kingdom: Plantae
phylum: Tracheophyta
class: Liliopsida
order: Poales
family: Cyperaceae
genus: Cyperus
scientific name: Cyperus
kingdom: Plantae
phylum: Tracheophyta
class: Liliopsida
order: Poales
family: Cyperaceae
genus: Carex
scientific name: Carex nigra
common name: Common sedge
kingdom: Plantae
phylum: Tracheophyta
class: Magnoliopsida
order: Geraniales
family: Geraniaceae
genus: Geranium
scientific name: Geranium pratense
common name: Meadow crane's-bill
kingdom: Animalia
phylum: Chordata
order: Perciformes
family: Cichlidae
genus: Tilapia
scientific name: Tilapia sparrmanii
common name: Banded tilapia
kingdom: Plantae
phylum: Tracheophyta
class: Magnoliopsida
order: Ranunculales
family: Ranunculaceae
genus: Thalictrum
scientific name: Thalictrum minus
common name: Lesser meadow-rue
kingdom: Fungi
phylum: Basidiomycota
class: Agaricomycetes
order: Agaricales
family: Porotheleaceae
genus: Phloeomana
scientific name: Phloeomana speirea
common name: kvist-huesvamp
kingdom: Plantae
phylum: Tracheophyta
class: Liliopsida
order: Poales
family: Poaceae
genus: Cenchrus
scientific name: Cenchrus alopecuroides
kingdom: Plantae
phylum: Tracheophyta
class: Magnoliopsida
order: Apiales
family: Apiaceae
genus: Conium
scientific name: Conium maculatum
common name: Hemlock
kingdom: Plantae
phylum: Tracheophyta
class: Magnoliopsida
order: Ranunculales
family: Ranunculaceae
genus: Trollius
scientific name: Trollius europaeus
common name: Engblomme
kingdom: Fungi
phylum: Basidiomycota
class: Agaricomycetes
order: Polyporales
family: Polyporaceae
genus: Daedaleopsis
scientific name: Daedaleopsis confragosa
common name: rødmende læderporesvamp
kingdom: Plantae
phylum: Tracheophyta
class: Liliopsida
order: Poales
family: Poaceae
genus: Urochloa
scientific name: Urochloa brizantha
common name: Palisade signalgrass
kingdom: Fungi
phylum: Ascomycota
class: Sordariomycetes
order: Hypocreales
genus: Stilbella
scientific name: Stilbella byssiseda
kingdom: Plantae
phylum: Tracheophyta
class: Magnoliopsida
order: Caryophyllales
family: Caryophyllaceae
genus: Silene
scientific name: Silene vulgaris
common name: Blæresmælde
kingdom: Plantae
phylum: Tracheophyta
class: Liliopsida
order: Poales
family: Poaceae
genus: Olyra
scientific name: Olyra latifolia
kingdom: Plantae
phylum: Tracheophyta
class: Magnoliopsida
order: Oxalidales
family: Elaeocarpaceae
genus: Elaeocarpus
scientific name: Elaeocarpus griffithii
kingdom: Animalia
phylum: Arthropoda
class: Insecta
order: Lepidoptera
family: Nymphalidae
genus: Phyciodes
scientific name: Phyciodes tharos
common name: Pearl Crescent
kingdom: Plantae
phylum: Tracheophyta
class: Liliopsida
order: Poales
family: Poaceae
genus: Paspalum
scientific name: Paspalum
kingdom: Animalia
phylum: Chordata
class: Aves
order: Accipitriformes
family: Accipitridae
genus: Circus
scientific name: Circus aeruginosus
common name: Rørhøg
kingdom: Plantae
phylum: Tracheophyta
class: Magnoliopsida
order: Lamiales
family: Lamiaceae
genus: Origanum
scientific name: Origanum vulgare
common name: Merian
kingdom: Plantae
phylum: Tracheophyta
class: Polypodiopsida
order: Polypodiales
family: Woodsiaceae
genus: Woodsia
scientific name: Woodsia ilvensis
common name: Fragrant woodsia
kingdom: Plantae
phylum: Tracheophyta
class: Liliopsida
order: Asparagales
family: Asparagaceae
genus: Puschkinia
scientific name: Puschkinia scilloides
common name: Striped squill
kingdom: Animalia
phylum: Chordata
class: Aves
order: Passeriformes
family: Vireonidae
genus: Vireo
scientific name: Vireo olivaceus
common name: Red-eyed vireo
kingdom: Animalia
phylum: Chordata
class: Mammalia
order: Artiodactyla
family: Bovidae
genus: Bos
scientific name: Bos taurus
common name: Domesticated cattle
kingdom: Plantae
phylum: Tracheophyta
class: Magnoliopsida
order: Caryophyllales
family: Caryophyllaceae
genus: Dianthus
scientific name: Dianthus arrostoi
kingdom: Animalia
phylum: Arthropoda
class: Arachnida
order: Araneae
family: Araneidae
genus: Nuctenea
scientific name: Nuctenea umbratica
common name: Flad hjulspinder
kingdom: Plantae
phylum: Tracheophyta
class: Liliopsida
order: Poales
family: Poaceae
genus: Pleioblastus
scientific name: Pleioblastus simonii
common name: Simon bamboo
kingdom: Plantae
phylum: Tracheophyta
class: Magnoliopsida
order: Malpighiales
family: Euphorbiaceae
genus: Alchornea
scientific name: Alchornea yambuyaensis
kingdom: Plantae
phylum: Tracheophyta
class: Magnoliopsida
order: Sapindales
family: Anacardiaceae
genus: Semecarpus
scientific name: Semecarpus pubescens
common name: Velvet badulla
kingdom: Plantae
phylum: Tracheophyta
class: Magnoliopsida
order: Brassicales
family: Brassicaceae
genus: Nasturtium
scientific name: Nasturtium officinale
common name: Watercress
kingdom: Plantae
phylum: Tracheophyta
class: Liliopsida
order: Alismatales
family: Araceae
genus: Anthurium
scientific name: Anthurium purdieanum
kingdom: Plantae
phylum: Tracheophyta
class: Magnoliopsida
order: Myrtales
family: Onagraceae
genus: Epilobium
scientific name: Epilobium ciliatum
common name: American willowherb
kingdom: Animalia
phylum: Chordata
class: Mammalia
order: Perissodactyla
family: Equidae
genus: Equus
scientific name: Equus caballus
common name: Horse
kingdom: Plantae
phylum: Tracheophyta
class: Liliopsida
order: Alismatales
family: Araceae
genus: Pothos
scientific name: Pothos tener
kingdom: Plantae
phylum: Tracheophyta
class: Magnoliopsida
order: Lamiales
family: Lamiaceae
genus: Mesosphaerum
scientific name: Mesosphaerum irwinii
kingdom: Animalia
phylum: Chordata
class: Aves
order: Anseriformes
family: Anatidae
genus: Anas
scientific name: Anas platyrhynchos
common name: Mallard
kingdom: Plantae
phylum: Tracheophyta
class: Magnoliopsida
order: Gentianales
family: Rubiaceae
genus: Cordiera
+===+
* _Task objective_: Can you reproduce every line of the records above word for word, from the first to the last?

* _Finished answer_:
kingdom: Plantae
phylum: Tracheophyta
class: Liliopsida
order: Poales
family: Cyperaceae
genus: Cyperus
scientific name: Cyperus
kingdom: Plantae
phylum: Tracheophyta
class: Liliopsida
order: Poales
family: Cyperaceae
genus: Carex
scientific name: Carex nigra
common name: Common sedge
kingdom: Plantae
phylum: Tracheophyta
class: Magnoliopsida
order: Geraniales
family: Geraniaceae
genus: Geranium
scientific name: Geranium pratense
common name: Meadow crane's-bill
kingdom: Animalia
phylum: Chordata
order: Perciformes
family: Cichlidae
genus: Tilapia
scientific name: Tilapia sparrmanii
common name: Banded tilapia
kingdom: Plantae
phylum: Tracheophyta
class: Magnoliopsida
order: Ranunculales
family: Ranunculaceae
genus: Thalictrum
scientific name: Thalictrum minus
common name: Lesser meadow-rue
kingdom: Fungi
phylum: Basidiomycota
class: Agaricomycetes
order: Agaricales
family: Porotheleaceae
genus: Phloeomana
scientific name: Phloeomana speirea
common name: kvist-huesvamp
kingdom: Plantae
phylum: Tracheophyta
class: Liliopsida
order: Poales
family: Poaceae
genus: Cenchrus
scientific name: Cenchrus alopecuroides
kingdom: Plantae
phylum: Tracheophyta
class: Magnoliopsida
order: Apiales
family: Apiaceae
genus: Conium
scientific name: Conium maculatum
common name: Hemlock
kingdom: Plantae
phylum: Tracheophyta
class: Magnoliopsida
order: Ranunculales
family: Ranunculaceae
genus: Trollius
scientific name: Trollius europaeus
common name: Engblomme
kingdom: Fungi
phylum: Basidiomycota
class: Agaricomycetes
order: Polyporales
family: Polyporaceae
genus: Daedaleopsis
scientific name: Daedaleopsis confragosa
common name: rødmende læderporesvamp
kingdom: Plantae
phylum: Tracheophyta
class: Liliopsida
order: Poales
family: Poaceae
genus: Urochloa
scientific name: Urochloa brizantha
common name: Palisade signalgrass
kingdom: Fungi
phylum: Ascomycota
class: Sordariomycetes
order: Hypocreales
genus: Stilbella
scientific name: Stilbella byssiseda
kingdom: Plantae
phylum: Tracheophyta
class: Magnoliopsida
order: Caryophyllales
family: Caryophyllaceae
genus: Silene
scientific name: Silene vulgaris
common name: Blæresmælde
kingdom: Plantae
phylum: Tracheophyta
class: Liliopsida
order: Poales
family: Poaceae
genus: Olyra
scientific name: Olyra latifolia
kingdom: Plantae
phylum: Tracheophyta
class: Magnoliopsida
order: Oxalidales
family: Elaeocarpaceae
genus: Elaeocarpus
scientific name: Elaeocarpus griffithii
kingdom: Animalia
phylum: Arthropoda
class: Insecta
order: Lepidoptera
family: Nymphalidae
genus: Phyciodes
scientific name: Phyciodes tharos
common name: Pearl Crescent
kingdom: Plantae
phylum: Tracheophyta
class: Liliopsida
order: Poales
family: Poaceae
genus: Paspalum
scientific name: Paspalum
kingdom: Animalia
phylum: Chordata
class: Aves
order: Accipitriformes
family: Accipitridae
genus: Circus
scientific name: Circus aeruginosus
common name: Rørhøg
kingdom: Plantae
phylum: Tracheophyta
class: Magnoliopsida
order: Lamiales
family: Lamiaceae
genus: Origanum
scientific name: Origanum vulgare
common name: Merian
kingdom: Plantae
phylum: Tracheophyta
class: Polypodiopsida
order: Polypodiales
family: Woodsiaceae
genus: Woodsia
scientific name: Woodsia ilvensis
common name: Fragrant woodsia
kingdom: Plantae
phylum: Tracheophyta
class: Liliopsida
order: Asparagales
family: Asparagaceae
genus: Puschkinia
scientific name: Puschkinia scilloides
common name: Striped squill
kingdom: Animalia
phylum: Chordata
class: Aves
order: Passeriformes
family: Vireonidae
genus: Vireo
scientific name: Vireo olivaceus
common name: Red-eyed vireo
kingdom: Animalia
phylum: Chordata
class: Mammalia
order: Artiodactyla
family: Bovidae
genus: Bos
scientific name: Bos taurus
common name: Domesticated cattle
kingdom: Plantae
phylum: Tracheophyta
class: Magnoliopsida
order: Caryophyllales
family: Caryophyllaceae
genus: Dianthus
scientific name: Dianthus arrostoi
kingdom: Animalia
phylum: Arthropoda
class: Arachnida
order: Araneae
family: Araneidae
genus: Nuctenea
scientific name: Nuctenea umbratica
common name: Flad hjulspinder
kingdom: Plantae
phylum: Tracheophyta
class: Liliopsida
order: Poales
family: Poaceae
genus: Pleioblastus
scientific name: Pleioblastus simonii
common name: Simon bamboo
kingdom: Plantae
phylum: Tracheophyta
class: Magnoliopsida
order: Malpighiales
family: Euphorbiaceae
genus: Alchornea
scientific name: Alchornea yambuyaensis
kingdom: Plantae
phylum: Tracheophyta
class: Magnoliopsida
order: Sapindales
family: Anacardiaceae
genus: Semecarpus
scientific name: Semecarpus pubescens
common name: Velvet badulla
kingdom: Plantae
phylum: Tracheophyta
class: Magnoliopsida
order: Brassicales
family: Brassicaceae
genus: Nasturtium
scientific name: Nasturtium officinale
common name: Watercress
kingdom: Plantae
phylum: Tracheophyta
class: Liliopsida
order: Alismatales
family: Araceae
genus: Anthurium
scientific name: Anthurium purdieanum
kingdom: Plantae
phylum: Tracheophyta
class: Magnoliopsida
order: Myrtales
family: Onagraceae
genus: Epilobium
scientific name: Epilobium ciliatum
common name: American willowherb
kingdom: Animalia
phylum: Chordata
class: Mammalia
order: Perissodactyla
family: Equidae
genus: Equus
scientific name: Equus caballus
common name: Horse
kingdom: Plantae
phylum: Tracheophyta
class: Liliopsida
order: Alismatales
family: Araceae
genus: Pothos
scientific name: Pothos tener
kingdom: Plantae
phylum: Tracheophyta
class: Magnoliopsida
order: Lamiales
family: Lamiaceae
genus: Mesosphaerum
scientific name: Mesosphaerum irwinii
kingdom: Animalia
phylum: Chordata
class: Aves
order: Anseriformes
family: Anatidae
genus: Anas
scientific name: Anas platyrhynchos
common name: Mallard
kingdom: Plantae
phylum: Tracheophyta
class: Magnoliopsida
order: Gentianales
family: Rubiaceae
genus: Cordiera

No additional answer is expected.